Semaglutide leads to similar weight loss in patients with inflammatory bowel disease (IBD) and obesity as in those without IBD and greater weight loss than other anti-obesity medications except tirzepatide, with no increase in IBD-specific adverse events.

METHODOLOGY:

• Although semaglutide has shown significant and sustained weight loss in the general population, its efficacy for obesity treatment in patients with IBD remains unexplored.
• This retrospective cohort study utilized data from TriNetX, a US multi-institutional database, to compare patients with obesity and IBD (n = 47,424) and those without IBD (n = 21,019).
• Propensity score matching was used to match 150 patients with obesity and IBD who were prescribed semaglutide (mean age, 47.4 years; mean body mass index [BMI], 36.9; 68% women) to an equal number of patients without IBD (mean age, 48.2 years; BMI, 37.5; 71% women).
• The IBD cohort was followed up for 18 months, while the non-IBD cohort was followed up for 19.4 months post semaglutide initiation.
• The primary objective was to assess semaglutide's effectiveness in the IBD and non-IBD cohorts. Efficacy was defined as total body weight (TBW) changes from baseline to between 6 and 15 months from the initiation of semaglutide.

TAKEAWAY:

• The change in mean TBW was similar between the IBD and non-IBD cohorts from 6 to 12 months (−16 vs −15 lb; P = .24) and from 12 to 15 months (−20 vs −21 lb; P = .49).
• Patients on semaglutide experienced a greater change in mean TBW than those on liraglutide (−13 vs −19 lb; P = .04) but a lower change in mean TBW than those on tirzepatide (−18 vs −26 lb; P = .01).
• Semaglutide resulted in a higher TBW loss than phentermine-topiramate (P < .0001), bupropion-naltrexone (P < .0001), and orlistat (P = .007).
• The risk of oral or intravenous steroid use, initiation of new advanced therapy, or any-cause emergency department visits was not different between the semaglutide and non-semaglutide cohorts.

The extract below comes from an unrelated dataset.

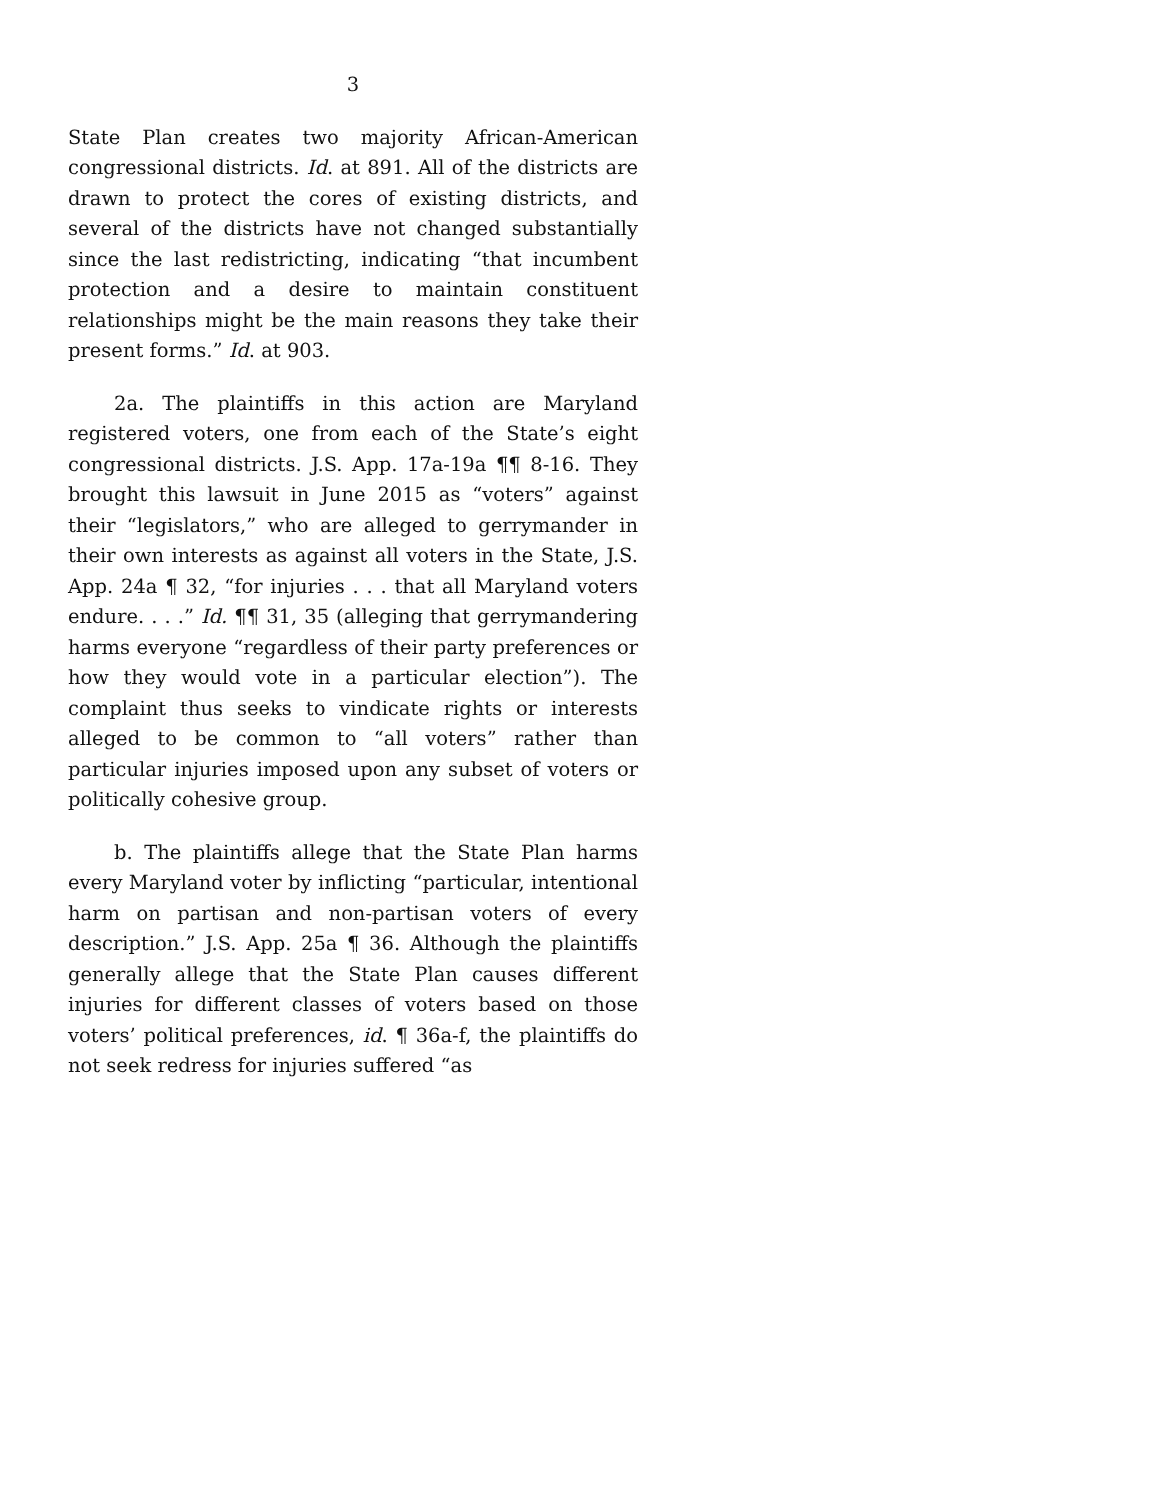3
State Plan creates two majority African-American congressional districts. Id. at 891. All of the districts are drawn to protect the cores of existing districts, and several of the districts have not changed substantially since the last redistricting, indicating “that incumbent protection and a desire to maintain constituent relationships might be the main reasons they take their present forms.” Id. at 903.
2a. The plaintiffs in this action are Maryland registered voters, one from each of the State’s eight congressional districts. J.S. App. 17a-19a ¶¶ 8-16. They brought this lawsuit in June 2015 as “voters” against their “legislators,” who are alleged to gerrymander in their own interests as against all voters in the State, J.S. App. 24a ¶ 32, “for injuries . . . that all Maryland voters endure. . . .” Id. ¶¶ 31, 35 (alleging that gerrymandering harms everyone “regardless of their party preferences or how they would vote in a particular election”). The complaint thus seeks to vindicate rights or interests alleged to be common to “all voters” rather than particular injuries imposed upon any subset of voters or politically cohesive group.
b. The plaintiffs allege that the State Plan harms every Maryland voter by inflicting “particular, intentional harm on partisan and non-partisan voters of every description.” J.S. App. 25a ¶ 36. Although the plaintiffs generally allege that the State Plan causes different injuries for different classes of voters based on those voters’ political preferences, id. ¶ 36a-f, the plaintiffs do not seek redress for injuries suffered “as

The risk for any-cause hospitalization was significantly lower in the IBD semaglutide cohort.

IN PRACTICE:

"Our study can help alleviate concerns related to the efficacy and safety of semaglutide use in patients with IBD," the authors wrote.

SOURCE:

This study, led by Aakash Desai, MD, Division of Gastroenterology and Hepatology, Mayo Clinic, Jacksonville, Florida, was published online in Inflammatory Bowel Diseases.

LIMITATIONS:

Significant variability in TBW changes due to small sample sizes impeded the assessment of compliance with semaglutide use and adherence to lifestyle interventions. The lack of dosing information for semaglutide and other anti-obesity medications may have influenced the observed variance. Small sample sizes impeded the assessment of the efficacy of semaglutide for each medication class of advanced therapies.

DISCLOSURES:

The study did not receive any funding. Some of the authors reported serving as consultants or speakers for pharmaceutical companies. Some also served on the advisory board or data safety monitoring board of various pharmaceutical companies. One of the authors additionally owned stock options at Digbi Health.